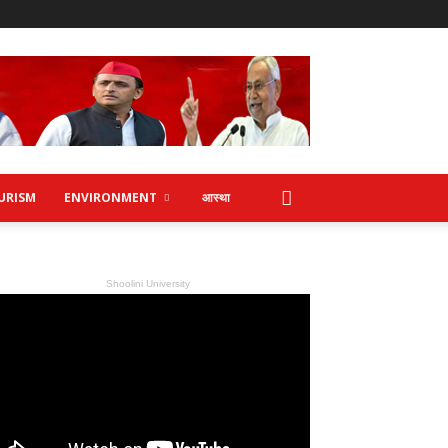
URISM
ENVIRONMENT
आस्था
Shoolini University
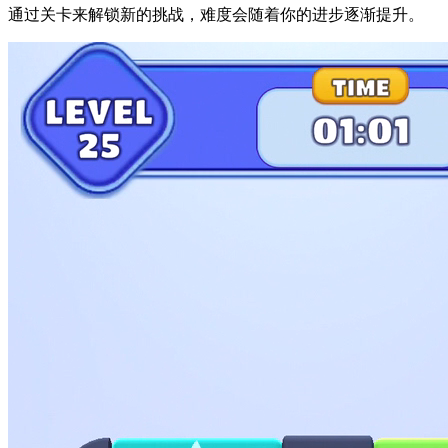
通过关卡来解锁新的挑战，难度会随着你的进步逐渐提升。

» What the task requires:
Transcribe the whole listing exactly. Pictures stay out of your copy.

» Result for this task:
URISM
ENVIRONMENT
आस्था
Shoolini University
通过关卡来解锁新的挑战，难度会随着你的进步逐渐提升。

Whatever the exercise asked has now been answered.